Josh's Top 5 Most Influential Movies
Movies have always played a huge part of my life. Recently I've come to realize that virtually every interest I have in my life was born of a movie I'd seen. A number of them, to be expected, were incredibly influential. I think virtually everyone I know who wants to work in film feels the same. For example, there was that Movie Challenge on Facebook a while back, remember? Virtually every single person with whom I went to grad school participated in the challenge and took it very seriously. And rightly so! A person's favorite/most inspiring movies can tell you quite a bit about them. It's something I could talk about until i died of thirst, but here are 5 of the films that were most important to me.
“Dogma”
When I was in Jr. High School, there was a 2 week period in which my buddies and I became obsessed with the movie Dogma (a screwball comedy by Kevin Smith about Christian mythology, organized religion and the nature of God). My friends lost interest quickly. I didn't. The movie caused a snowball of questions that just kept rolling. I have a philosophy degree with a minor in religion because I saw a Jay & Silent Bob movie when I was 14.
“The Big Lebowski”
When I was a freshman in college, I took a gen-ed cinema studies class from someone who would ultimately become one of my favorite professors (I wound up taking multiple cinema studies classes from him). One day he screened The Big Lebowski and I had a pseudo-religious experience. It was the first time in my life I watched a movie and saw the intentionality behind it. It was like seeing the code behind the Matrix. I witnessed how the acting, writing, music, costumes, blocking and cinematography all worked together in harmony to create a masterpiece.
“Unforgiven”
My dad raised me on John Ford westerns. I probably saw Clint Eastwood's “Unforgiven” for the first time when I was ten. It was always one of my favorite movies. It was also one of the first DVDs I ever bought. After I saw “The Big Lebowski,” I watched “Unforgiven” for the millionth time soon after, and it was if it were the first time. The direction, referring to his shot selection and blocking, is so simple and so textbook. It was the first time I noticed how a director used shot selection and editing to address the emotional beats of a scene and use cinematic language to write the story.

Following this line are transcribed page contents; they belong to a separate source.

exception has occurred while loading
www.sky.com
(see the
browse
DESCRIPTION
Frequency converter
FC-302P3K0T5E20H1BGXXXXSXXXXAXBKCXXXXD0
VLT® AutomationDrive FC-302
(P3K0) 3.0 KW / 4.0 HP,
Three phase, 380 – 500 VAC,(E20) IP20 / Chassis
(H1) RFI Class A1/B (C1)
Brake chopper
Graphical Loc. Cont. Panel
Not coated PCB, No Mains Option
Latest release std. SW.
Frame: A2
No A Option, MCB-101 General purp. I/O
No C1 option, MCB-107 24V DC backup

“The Cabinet of Dr. Caligari”
When I was a senior in high school, as part of my senioritis, I took a film class in my final semester. It wasn't the best class. My teacher pronounced noir as 'noyay.' But we watched the “Cabinet of Dr. Caligari,” a silent film from 1920s Germany, the posterchild of German Expressionism. It's dark and creepy, and typical of expressionistic films, it's filled with pools of shadow and cartoonishly gothic art design. In the film, I saw the origin story of the conventions of noir, my favorite genre of film, and gothic horror/sciencei fictions films like “The Crow” and “Dark City.” There is something eerily elemental about this type of art and lighting design, which is why filmmakers turn to it over and over again.
“Le Corbeau” (The Raven)
“Le Corbeau” is a a 1943 French film directed by Henri-Georges Clouzot. It was an occupation film, produced by the German company Continental Films and was banned in France until 1969. The film is a dark tale about a bucolic town in which a 'poison pen letter' campaign causes all the rural townfolk to turn on each other out of paranoia and fear. The French saw the film as a vilification of the French people pushed by the Nazis; more recent perspectives tend to see it as a subversive take on the effect of a facist regime on the psyche of a nation's people. It's a master class in subtext, subversion, writing, acting and cinematography. In my opinion, it’s one of the best films ever made. Incidentally, the film is also responsible for equating crows with informers, see both Bran and Varys in Game of Thrones.